#### Exercise brief
Working from the entries below, give again each line from the first through the one containing "National Referral Mechanisms: Joining Efforts", exactly and with nothing else.

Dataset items
++++++
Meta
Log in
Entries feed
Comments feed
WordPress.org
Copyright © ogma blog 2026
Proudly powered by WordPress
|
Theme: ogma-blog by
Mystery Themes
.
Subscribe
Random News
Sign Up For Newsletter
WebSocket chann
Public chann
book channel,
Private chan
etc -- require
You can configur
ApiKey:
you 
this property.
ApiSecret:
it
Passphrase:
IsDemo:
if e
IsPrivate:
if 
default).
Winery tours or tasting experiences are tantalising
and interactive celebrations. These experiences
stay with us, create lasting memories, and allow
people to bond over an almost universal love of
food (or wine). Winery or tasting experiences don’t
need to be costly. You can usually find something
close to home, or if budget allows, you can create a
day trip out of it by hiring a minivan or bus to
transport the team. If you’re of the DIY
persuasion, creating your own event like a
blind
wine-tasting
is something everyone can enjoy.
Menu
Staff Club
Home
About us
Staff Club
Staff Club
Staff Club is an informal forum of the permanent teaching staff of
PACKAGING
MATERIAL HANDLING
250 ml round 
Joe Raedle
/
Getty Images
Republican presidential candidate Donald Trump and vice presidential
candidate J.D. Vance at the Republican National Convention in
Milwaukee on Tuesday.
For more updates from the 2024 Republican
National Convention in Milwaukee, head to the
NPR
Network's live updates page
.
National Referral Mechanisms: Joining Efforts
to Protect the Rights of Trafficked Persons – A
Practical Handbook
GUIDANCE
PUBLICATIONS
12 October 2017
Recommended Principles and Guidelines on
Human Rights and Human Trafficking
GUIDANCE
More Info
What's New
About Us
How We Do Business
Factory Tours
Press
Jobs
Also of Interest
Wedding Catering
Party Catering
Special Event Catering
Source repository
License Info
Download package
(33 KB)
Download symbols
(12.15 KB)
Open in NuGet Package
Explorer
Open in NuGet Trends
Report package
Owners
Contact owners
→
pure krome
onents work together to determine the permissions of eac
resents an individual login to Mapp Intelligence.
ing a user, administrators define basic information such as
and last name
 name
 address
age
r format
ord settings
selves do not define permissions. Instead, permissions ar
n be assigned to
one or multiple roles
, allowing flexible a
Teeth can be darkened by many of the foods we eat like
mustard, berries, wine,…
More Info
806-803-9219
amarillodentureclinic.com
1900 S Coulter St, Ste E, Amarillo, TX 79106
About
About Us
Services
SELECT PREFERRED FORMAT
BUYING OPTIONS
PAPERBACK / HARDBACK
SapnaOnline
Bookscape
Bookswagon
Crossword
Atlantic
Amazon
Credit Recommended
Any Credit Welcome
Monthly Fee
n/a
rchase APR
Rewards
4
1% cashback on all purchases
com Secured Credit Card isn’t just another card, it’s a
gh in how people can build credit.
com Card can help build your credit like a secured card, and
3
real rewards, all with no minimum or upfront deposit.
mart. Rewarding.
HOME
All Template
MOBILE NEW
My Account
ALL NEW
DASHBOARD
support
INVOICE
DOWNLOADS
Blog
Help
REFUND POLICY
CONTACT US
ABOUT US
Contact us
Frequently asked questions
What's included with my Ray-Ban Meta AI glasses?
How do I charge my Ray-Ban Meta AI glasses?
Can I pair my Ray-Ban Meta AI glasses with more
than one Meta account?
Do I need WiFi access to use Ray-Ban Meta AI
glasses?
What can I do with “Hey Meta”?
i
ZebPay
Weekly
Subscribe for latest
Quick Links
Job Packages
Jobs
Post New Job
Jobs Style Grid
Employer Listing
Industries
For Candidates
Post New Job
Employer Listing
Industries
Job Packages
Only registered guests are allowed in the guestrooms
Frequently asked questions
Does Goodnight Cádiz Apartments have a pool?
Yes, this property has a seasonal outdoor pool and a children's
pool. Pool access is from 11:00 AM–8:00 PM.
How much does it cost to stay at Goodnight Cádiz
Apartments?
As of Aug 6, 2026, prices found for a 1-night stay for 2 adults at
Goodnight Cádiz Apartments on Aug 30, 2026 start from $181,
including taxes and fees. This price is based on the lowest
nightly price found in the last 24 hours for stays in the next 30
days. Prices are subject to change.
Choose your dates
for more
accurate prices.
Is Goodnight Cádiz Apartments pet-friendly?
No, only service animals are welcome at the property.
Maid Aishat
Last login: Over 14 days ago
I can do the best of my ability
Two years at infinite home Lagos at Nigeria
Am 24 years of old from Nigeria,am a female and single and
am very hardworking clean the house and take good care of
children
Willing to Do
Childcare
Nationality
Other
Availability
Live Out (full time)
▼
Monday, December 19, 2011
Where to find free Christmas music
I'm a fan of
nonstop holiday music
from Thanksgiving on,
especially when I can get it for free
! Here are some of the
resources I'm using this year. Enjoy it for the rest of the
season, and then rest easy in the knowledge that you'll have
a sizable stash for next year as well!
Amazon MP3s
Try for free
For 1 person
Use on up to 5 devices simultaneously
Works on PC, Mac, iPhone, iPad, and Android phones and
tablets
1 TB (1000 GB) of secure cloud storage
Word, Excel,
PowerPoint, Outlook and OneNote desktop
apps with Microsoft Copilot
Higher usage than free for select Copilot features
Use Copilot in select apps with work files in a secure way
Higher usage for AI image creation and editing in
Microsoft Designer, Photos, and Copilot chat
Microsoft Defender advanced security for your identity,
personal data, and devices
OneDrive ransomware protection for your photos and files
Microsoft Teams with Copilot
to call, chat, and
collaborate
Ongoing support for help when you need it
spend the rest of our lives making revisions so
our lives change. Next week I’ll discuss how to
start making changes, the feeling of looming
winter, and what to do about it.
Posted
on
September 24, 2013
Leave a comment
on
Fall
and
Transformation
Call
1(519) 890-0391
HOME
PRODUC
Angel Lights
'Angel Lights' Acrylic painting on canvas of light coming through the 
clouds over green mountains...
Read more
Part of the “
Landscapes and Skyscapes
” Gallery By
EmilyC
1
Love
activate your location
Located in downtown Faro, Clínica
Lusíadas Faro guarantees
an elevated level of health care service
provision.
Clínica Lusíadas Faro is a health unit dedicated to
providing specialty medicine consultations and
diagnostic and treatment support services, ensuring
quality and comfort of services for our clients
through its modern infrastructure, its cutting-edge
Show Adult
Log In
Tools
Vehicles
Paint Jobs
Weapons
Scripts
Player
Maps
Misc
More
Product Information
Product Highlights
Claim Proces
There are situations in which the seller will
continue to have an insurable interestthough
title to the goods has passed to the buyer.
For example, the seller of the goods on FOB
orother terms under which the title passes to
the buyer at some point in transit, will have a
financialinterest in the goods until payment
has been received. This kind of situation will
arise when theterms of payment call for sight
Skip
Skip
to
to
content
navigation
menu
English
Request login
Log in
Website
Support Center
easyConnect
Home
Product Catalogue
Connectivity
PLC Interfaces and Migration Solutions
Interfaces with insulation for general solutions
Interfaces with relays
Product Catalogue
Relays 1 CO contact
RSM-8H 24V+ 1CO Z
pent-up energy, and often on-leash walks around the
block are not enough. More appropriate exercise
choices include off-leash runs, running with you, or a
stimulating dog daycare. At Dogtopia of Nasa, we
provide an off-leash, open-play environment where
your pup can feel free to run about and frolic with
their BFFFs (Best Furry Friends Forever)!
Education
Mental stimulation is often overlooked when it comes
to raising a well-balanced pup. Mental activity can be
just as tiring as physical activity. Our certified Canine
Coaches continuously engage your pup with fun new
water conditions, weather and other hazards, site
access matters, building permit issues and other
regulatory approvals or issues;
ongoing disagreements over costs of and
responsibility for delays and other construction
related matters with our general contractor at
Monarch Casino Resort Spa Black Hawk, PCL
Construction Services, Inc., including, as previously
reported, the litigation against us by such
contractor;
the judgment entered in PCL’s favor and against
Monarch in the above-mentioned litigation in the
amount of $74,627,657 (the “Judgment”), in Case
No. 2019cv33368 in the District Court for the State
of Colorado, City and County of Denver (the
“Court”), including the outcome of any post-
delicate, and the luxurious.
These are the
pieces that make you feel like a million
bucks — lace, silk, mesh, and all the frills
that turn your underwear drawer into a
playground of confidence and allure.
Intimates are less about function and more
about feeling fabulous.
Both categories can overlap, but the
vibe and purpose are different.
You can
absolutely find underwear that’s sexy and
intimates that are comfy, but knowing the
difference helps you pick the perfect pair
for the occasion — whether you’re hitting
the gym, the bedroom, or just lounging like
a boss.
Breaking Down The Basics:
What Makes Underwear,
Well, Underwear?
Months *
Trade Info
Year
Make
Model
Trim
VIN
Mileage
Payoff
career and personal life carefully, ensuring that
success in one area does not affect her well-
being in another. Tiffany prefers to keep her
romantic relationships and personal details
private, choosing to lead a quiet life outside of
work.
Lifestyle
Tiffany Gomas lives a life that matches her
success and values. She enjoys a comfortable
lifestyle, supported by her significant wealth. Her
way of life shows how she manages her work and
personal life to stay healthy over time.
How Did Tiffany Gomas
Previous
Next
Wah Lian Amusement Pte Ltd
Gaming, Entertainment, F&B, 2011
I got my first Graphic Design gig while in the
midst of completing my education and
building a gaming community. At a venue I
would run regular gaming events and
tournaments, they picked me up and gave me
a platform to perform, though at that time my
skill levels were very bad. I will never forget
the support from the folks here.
++++++
#### Exercise response
Meta
Log in
Entries feed
Comments feed
WordPress.org
Copyright © ogma blog 2026
Proudly powered by WordPress
|
Theme: ogma-blog by
Mystery Themes
.
Subscribe
Random News
Sign Up For Newsletter
WebSocket chann
Public chann
book channel,
Private chan
etc -- require
You can configur
ApiKey:
you 
this property.
ApiSecret:
it
Passphrase:
IsDemo:
if e
IsPrivate:
if 
default).
Winery tours or tasting experiences are tantalising
and interactive celebrations. These experiences
stay with us, create lasting memories, and allow
people to bond over an almost universal love of
food (or wine). Winery or tasting experiences don’t
need to be costly. You can usually find something
close to home, or if budget allows, you can create a
day trip out of it by hiring a minivan or bus to
transport the team. If you’re of the DIY
persuasion, creating your own event like a
blind
wine-tasting
is something everyone can enjoy.
Menu
Staff Club
Home
About us
Staff Club
Staff Club
Staff Club is an informal forum of the permanent teaching staff of
PACKAGING
MATERIAL HANDLING
250 ml round 
Joe Raedle
/
Getty Images
Republican presidential candidate Donald Trump and vice presidential
candidate J.D. Vance at the Republican National Convention in
Milwaukee on Tuesday.
For more updates from the 2024 Republican
National Convention in Milwaukee, head to the
NPR
Network's live updates page
.
National Referral Mechanisms: Joining Efforts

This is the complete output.